Albert Ernst Giovanni Schram (born 2 September 1964, in De Bilt, the Netherlands) is the Vice Chancellor of the Papua New Guinea University of Technology (UNITECH). He took over on 7 February 2012 from Misty Baloiloi, who had been Vice-Chancellor for 17 years. He is also adjunct professor at James Cook University's Cairns Institute (Australia) and at the University of Turabo Business School (Puerto Rico).

==Biography==
Schram completed the Gymnasium B program at Het Nieuwe Lyceum in Bilthoven, and did his master's degree in European history at the University of Utrecht.

In 1994, he obtained his doctorate degree in the field of Economic History from the European University Institute in Fiesole (Italy). Since then he has taken up residence in Costa Rica, Nicaragua, Guatemala, Belgium, the Netherlands, Turks and Caicos Islands, Italy, and Papua New Guinea. He is married and has no children.

==Academic leadership==

From 1994 to 2003 Schram worked in San José, Costa Rica at the Latin American University of Science and Technology ULACIT where he attained the professor's rank in 1999, and supervised 5 PhD theses. From 1999 to 2003, he coordinated an environmental economics program for Central America at the University of Costa Rica, and also worked as advisor and environmental auditor for the Costa Rican Ministry of Environment and the Ecological Flag program for environmental management. For two and half years, he was research fellow at the University of Ghent's Center for Environmental Economics and Management. In 2005, he was Resident Lecturer and briefly acting director at the School for Field Studies "Center for Marine Resources Studies" on South Caicos (Turks and Caicos Islands).
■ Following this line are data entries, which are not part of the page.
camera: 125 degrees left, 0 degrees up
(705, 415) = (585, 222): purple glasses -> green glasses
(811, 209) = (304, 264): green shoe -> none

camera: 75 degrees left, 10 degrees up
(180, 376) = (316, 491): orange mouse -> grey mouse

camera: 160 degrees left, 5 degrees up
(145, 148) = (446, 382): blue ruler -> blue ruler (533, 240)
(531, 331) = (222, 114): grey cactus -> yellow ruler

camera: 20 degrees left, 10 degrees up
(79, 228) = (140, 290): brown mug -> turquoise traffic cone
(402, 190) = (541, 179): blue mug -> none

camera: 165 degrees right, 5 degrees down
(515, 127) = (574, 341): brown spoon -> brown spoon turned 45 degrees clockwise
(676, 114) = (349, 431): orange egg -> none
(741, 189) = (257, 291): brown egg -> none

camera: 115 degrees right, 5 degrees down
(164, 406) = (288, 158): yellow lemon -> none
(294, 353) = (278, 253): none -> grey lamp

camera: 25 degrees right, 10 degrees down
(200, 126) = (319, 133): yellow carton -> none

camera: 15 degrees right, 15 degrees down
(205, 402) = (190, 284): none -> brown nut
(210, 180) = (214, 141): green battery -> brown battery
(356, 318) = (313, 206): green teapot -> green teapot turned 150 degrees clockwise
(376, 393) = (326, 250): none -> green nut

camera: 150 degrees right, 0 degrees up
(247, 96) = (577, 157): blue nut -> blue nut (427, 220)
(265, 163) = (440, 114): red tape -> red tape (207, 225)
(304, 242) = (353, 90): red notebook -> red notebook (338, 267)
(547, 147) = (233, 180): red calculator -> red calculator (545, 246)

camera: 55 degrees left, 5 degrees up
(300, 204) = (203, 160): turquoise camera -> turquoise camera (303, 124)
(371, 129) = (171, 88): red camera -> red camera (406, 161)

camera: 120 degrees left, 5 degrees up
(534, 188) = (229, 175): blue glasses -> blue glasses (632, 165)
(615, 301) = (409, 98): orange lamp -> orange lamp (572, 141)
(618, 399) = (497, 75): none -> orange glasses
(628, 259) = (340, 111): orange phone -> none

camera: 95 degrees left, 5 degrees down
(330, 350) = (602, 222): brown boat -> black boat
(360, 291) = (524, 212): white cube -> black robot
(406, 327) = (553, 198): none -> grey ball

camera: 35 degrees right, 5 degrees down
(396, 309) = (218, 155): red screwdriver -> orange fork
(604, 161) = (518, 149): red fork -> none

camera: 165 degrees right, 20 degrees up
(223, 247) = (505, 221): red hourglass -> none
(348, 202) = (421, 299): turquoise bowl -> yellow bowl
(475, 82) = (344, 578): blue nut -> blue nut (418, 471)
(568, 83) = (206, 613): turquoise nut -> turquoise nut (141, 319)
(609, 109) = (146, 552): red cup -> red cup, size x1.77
In 2006, he became Academic Director at the Zuyd University's Maastricht Hotel Management School (the Netherlands). From 2007 to 2011, he was Research Funding Advisor at the Maastricht University's School of Business and Economics.

== Academic and policy work ==
Schram has published his PhD thesis with Cambridge University Press in 1997 with the title "Railways and the Formation of the Italian State in the Nineteenth Century". Afterwards he published on a wide variety of topics in management and social sciences: corporate social responsibility, environmental and experimental economics, economic valuation, climate change, green economy, time-use research, health care management and risk assessment.

In 2011, he carried out the policy review on corporate social responsibility for the Directorate General for Research and Innovation (European Commission). In 2011, he was team leader for the scoping study on the green economy for the European External Action Service for the Rio+20 UN summit.

His fundamental research interests are the role of multi-national companies and emerging large technological systems in social and economic development in the long run.